PROMPT :: From the entries that follow, copy exactly the lines beginning at the line holding "[51,275,136,287] [51,294,272,306] [51,310,107,318]" and continuing through the line holding "[68,377,119,386] document ->".

DATA FOR THE TASK START

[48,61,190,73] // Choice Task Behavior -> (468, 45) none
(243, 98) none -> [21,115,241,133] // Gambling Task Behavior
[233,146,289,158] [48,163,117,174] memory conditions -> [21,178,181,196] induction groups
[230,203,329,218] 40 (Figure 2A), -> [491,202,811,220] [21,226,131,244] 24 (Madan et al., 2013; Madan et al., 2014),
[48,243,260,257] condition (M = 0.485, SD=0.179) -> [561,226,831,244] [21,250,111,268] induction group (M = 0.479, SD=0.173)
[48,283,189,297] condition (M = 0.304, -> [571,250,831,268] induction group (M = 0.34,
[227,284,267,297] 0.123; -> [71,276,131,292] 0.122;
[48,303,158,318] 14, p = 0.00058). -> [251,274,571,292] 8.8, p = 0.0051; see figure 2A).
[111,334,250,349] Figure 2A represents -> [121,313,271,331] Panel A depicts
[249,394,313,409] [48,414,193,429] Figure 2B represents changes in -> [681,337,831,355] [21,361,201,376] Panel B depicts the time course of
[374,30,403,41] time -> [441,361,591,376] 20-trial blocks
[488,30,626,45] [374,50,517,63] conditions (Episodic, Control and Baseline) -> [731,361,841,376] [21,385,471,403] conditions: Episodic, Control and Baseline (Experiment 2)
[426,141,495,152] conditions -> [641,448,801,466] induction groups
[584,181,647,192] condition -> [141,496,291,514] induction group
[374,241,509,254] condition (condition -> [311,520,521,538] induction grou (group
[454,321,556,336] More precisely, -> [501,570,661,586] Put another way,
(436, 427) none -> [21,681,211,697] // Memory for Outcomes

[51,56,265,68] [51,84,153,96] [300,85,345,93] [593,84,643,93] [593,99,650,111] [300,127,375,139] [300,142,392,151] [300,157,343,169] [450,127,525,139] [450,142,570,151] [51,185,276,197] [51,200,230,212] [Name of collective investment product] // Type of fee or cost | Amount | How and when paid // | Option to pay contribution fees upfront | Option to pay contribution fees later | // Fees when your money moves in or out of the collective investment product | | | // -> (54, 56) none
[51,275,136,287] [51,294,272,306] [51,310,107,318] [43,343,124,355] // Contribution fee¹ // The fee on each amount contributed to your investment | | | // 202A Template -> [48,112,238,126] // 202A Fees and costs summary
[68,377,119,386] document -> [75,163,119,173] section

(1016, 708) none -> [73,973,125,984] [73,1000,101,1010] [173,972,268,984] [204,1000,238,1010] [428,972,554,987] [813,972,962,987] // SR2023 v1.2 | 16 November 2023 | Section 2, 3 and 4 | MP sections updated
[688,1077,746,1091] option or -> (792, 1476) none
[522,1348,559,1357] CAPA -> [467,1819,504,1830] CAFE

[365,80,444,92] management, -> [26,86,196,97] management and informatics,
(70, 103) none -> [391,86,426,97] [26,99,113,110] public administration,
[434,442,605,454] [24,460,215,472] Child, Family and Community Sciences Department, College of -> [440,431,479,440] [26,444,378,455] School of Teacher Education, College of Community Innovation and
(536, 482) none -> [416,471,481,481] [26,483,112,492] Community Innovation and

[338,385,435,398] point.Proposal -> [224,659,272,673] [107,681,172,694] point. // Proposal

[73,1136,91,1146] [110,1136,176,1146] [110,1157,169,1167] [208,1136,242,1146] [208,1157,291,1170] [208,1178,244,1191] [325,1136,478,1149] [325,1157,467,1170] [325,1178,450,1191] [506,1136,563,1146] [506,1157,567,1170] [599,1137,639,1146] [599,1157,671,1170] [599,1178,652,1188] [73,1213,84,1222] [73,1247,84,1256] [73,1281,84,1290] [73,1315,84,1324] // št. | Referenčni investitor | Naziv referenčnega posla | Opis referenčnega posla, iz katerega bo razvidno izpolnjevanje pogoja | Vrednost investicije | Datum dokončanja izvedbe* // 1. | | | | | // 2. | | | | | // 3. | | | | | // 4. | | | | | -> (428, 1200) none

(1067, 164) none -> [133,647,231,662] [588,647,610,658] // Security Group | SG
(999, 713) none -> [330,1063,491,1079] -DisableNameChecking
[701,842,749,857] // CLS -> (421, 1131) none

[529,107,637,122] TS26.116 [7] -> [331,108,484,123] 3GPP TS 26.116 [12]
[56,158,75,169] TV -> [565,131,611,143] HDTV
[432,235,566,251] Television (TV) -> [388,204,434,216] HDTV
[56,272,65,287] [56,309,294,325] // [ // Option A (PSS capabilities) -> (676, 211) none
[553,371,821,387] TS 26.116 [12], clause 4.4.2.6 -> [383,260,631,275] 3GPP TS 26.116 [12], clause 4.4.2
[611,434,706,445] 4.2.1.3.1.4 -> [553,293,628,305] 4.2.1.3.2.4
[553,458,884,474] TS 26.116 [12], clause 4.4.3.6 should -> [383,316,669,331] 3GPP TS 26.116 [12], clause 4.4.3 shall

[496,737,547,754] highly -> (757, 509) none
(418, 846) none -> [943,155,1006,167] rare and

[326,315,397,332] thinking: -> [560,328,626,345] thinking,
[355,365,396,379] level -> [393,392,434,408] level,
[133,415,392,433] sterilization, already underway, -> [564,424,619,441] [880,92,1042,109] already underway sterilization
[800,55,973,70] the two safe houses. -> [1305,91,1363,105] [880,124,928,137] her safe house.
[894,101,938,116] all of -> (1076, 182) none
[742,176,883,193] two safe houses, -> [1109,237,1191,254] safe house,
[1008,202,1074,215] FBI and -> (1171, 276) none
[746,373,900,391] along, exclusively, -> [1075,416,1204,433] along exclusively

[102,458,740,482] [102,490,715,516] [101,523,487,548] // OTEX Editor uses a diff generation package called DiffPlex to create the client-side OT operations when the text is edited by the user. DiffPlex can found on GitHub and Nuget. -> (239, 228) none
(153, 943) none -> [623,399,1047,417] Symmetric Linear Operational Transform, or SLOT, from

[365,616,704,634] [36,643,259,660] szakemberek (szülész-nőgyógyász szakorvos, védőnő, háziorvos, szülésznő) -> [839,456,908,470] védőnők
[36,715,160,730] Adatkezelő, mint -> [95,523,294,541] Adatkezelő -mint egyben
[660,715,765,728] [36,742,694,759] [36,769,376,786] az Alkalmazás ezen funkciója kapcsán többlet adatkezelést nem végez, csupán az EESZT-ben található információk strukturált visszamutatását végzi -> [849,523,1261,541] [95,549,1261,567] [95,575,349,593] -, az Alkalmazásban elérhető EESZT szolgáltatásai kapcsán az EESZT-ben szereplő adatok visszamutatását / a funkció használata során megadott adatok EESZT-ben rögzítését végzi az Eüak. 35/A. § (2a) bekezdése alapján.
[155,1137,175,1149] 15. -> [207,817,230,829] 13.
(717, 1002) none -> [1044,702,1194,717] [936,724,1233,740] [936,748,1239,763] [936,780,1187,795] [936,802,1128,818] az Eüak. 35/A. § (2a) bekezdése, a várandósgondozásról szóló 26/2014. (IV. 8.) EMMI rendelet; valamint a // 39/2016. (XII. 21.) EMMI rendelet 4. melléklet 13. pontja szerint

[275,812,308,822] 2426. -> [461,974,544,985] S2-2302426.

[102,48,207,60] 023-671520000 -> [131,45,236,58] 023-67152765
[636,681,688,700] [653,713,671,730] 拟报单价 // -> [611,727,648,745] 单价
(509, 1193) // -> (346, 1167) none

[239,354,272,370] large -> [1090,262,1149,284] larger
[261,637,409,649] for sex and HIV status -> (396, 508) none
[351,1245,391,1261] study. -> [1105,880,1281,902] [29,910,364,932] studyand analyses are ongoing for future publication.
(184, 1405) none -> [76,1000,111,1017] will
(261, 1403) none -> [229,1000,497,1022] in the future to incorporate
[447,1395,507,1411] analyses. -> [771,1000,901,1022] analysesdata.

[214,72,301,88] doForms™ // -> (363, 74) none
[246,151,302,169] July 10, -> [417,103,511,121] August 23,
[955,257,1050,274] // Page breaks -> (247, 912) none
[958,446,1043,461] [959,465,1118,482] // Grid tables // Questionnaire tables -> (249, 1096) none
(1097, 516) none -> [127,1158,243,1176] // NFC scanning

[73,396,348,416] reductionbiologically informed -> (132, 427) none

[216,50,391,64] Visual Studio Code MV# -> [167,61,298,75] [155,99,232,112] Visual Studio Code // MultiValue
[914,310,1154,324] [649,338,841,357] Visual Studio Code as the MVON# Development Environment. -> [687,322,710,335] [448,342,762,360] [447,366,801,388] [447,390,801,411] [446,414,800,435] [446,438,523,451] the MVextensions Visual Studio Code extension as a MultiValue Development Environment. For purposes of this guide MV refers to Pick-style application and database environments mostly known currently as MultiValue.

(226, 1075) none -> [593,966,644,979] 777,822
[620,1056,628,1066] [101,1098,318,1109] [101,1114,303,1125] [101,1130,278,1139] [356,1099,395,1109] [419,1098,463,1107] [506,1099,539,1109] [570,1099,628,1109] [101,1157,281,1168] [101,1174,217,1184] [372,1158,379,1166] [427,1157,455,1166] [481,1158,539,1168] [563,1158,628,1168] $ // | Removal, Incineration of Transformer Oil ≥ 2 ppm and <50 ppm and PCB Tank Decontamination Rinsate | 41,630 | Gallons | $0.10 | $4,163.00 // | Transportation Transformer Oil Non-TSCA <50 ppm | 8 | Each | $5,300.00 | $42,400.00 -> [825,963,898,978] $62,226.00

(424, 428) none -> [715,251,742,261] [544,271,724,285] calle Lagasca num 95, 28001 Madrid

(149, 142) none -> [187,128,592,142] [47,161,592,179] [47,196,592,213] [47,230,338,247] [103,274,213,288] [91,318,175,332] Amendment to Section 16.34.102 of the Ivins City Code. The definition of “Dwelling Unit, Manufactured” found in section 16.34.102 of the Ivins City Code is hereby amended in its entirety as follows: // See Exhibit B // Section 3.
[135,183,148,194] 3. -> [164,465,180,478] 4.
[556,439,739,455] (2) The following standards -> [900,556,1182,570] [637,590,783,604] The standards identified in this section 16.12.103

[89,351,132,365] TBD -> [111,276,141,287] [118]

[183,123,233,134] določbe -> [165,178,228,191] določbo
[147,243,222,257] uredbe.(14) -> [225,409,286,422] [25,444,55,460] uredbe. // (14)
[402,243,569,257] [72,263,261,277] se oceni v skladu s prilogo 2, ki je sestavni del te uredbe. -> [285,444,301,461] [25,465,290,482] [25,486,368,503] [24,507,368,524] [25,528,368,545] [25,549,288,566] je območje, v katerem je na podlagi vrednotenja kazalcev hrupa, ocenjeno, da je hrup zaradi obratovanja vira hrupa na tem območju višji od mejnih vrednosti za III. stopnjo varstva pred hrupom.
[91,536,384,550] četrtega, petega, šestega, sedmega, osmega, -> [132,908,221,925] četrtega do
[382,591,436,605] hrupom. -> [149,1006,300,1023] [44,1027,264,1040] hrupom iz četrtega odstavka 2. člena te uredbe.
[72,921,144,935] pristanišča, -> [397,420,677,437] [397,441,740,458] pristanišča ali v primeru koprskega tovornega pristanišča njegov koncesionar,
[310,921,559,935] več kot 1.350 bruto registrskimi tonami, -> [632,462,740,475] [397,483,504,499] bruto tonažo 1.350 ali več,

DATA FOR THE TASK END

SOLUTION FOR THIS TASK ::
[51,275,136,287] [51,294,272,306] [51,310,107,318] [43,343,124,355] // Contribution fee¹ // The fee on each amount contributed to your investment | | | // 202A Template -> [48,112,238,126] // 202A Fees and costs summary
[68,377,119,386] document -> [75,163,119,173] section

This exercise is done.